_What to do:_ Bring together every line in the data that includes "issus".

_Dataset excerpts:_
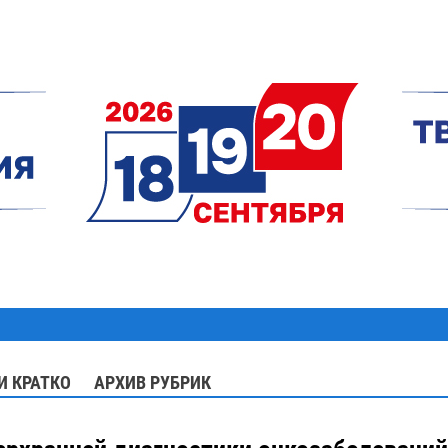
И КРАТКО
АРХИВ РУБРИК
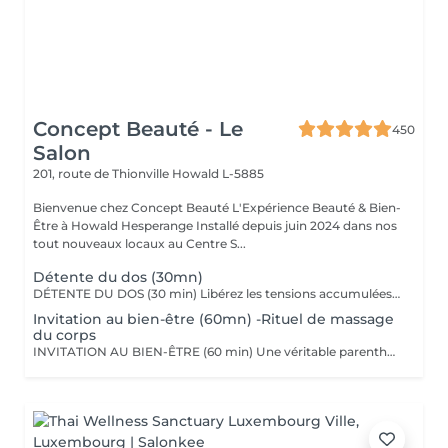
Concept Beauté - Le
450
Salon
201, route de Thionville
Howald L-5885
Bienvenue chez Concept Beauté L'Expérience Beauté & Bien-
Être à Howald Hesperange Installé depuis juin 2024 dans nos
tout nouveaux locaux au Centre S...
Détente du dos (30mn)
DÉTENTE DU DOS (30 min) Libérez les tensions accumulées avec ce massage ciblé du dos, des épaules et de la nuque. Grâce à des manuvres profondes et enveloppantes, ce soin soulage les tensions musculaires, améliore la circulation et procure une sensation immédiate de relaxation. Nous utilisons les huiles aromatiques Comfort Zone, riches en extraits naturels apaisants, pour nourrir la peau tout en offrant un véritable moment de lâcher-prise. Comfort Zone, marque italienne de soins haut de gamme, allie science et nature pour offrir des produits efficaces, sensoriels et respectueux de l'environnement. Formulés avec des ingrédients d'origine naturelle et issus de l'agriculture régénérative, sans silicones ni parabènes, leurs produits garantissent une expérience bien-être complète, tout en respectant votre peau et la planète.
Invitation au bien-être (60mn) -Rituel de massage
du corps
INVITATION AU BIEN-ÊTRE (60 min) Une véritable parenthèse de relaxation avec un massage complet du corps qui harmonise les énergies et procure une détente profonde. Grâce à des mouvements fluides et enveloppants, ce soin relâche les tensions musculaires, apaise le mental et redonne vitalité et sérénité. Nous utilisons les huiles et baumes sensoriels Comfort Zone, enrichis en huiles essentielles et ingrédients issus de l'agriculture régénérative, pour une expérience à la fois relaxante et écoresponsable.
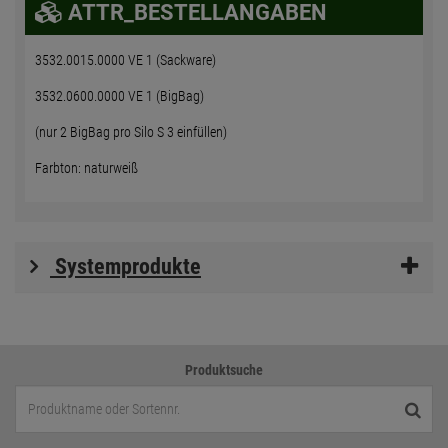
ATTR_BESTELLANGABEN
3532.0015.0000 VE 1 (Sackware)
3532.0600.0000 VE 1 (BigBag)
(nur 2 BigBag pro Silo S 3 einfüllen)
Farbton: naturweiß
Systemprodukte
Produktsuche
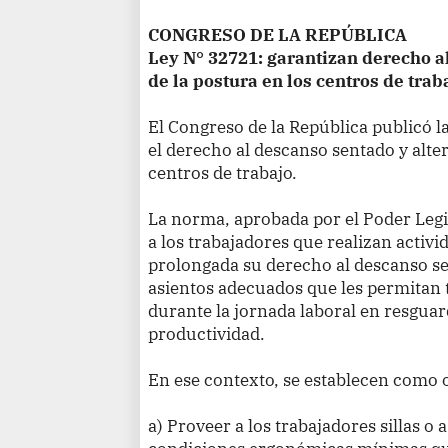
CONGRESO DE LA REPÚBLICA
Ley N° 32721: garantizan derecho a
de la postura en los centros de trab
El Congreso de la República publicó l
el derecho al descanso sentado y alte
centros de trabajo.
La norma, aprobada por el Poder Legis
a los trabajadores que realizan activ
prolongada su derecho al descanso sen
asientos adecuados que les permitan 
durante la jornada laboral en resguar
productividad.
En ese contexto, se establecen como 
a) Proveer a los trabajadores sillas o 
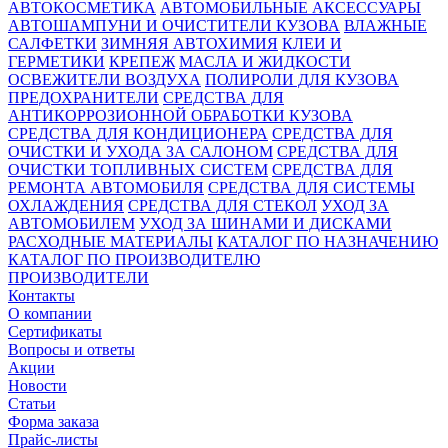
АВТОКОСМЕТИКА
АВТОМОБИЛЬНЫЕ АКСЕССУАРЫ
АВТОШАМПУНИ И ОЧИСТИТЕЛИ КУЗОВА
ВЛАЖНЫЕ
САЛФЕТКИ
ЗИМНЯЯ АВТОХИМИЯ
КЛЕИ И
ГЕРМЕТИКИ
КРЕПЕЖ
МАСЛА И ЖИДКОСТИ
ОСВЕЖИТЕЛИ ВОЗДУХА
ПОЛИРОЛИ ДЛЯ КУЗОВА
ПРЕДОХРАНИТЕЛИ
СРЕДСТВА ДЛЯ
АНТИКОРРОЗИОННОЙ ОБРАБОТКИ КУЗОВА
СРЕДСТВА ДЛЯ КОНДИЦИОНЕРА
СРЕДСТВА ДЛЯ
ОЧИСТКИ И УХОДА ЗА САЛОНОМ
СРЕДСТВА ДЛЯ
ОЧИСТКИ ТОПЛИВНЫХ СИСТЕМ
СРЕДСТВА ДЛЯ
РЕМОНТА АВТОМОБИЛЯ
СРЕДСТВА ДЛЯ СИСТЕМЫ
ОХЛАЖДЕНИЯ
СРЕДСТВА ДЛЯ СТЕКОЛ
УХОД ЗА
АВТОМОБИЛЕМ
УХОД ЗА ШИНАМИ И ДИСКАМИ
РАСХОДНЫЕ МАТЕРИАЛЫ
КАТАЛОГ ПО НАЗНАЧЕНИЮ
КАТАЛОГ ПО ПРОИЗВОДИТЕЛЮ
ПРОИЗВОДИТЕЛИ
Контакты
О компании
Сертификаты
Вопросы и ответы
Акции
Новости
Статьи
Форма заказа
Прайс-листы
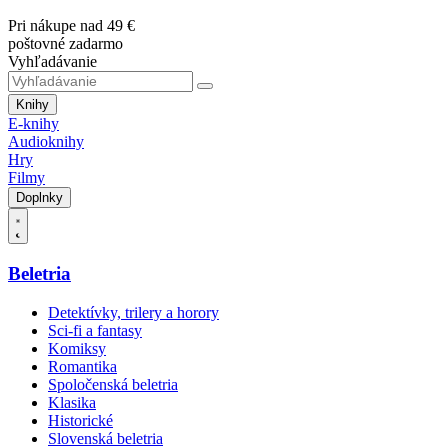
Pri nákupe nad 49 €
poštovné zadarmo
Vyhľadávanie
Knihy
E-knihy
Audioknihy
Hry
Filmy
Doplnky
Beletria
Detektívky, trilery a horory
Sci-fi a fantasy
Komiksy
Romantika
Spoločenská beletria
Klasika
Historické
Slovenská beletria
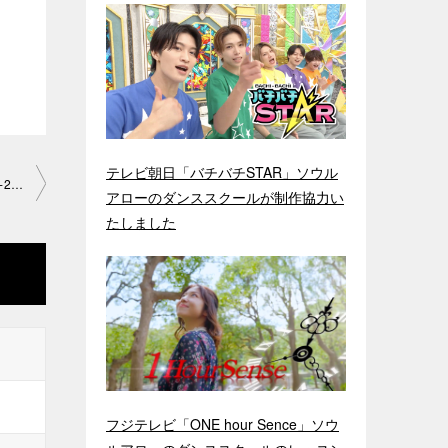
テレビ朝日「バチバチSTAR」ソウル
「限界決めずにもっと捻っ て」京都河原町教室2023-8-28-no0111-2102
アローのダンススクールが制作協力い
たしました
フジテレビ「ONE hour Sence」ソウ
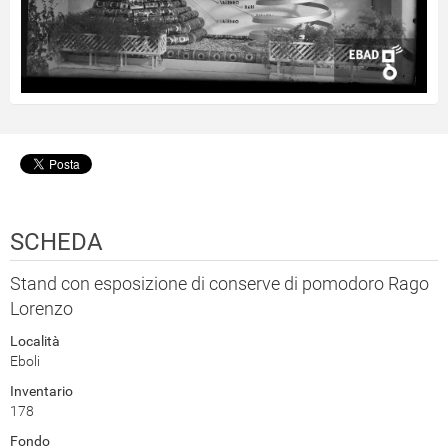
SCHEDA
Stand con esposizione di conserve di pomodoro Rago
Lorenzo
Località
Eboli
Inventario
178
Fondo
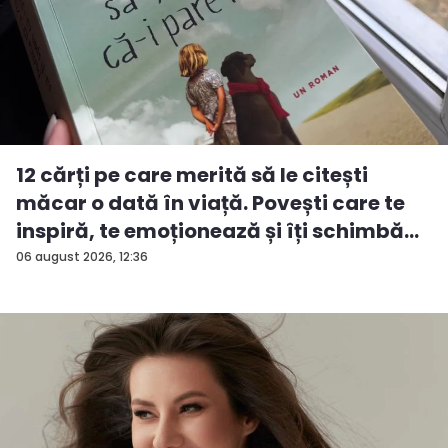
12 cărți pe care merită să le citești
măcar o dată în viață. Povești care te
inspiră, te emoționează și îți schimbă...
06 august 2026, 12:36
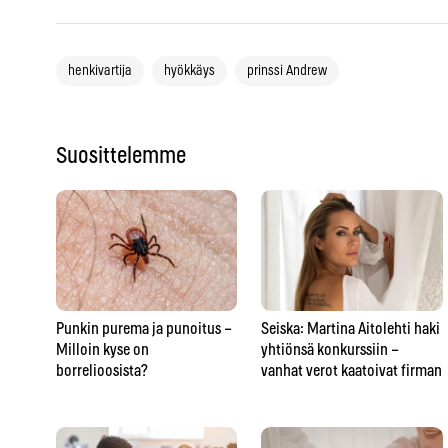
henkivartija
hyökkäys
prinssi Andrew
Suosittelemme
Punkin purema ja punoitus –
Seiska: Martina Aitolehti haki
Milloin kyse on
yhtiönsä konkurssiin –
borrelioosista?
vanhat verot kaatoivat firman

_Task result:_
DÉTENTE DU DOS (30 min) Libérez les tensions accumulées avec ce massage ciblé du dos, des épaules et de la nuque. Grâce à des manuvres profondes et enveloppantes, ce soin soulage les tensions musculaires, améliore la circulation et procure une sensation immédiate de relaxation. Nous utilisons les huiles aromatiques Comfort Zone, riches en extraits naturels apaisants, pour nourrir la peau tout en offrant un véritable moment de lâcher-prise. Comfort Zone, marque italienne de soins haut de gamme, allie science et nature pour offrir des produits efficaces, sensoriels et respectueux de l'environnement. Formulés avec des ingrédients d'origine naturelle et issus de l'agriculture régénérative, sans silicones ni parabènes, leurs produits garantissent une expérience bien-être complète, tout en respectant votre peau et la planète.
INVITATION AU BIEN-ÊTRE (60 min) Une véritable parenthèse de relaxation avec un massage complet du corps qui harmonise les énergies et procure une détente profonde. Grâce à des mouvements fluides et enveloppants, ce soin relâche les tensions musculaires, apaise le mental et redonne vitalité et sérénité. Nous utilisons les huiles et baumes sensoriels Comfort Zone, enrichis en huiles essentielles et ingrédients issus de l'agriculture régénérative, pour une expérience à la fois relaxante et écoresponsable.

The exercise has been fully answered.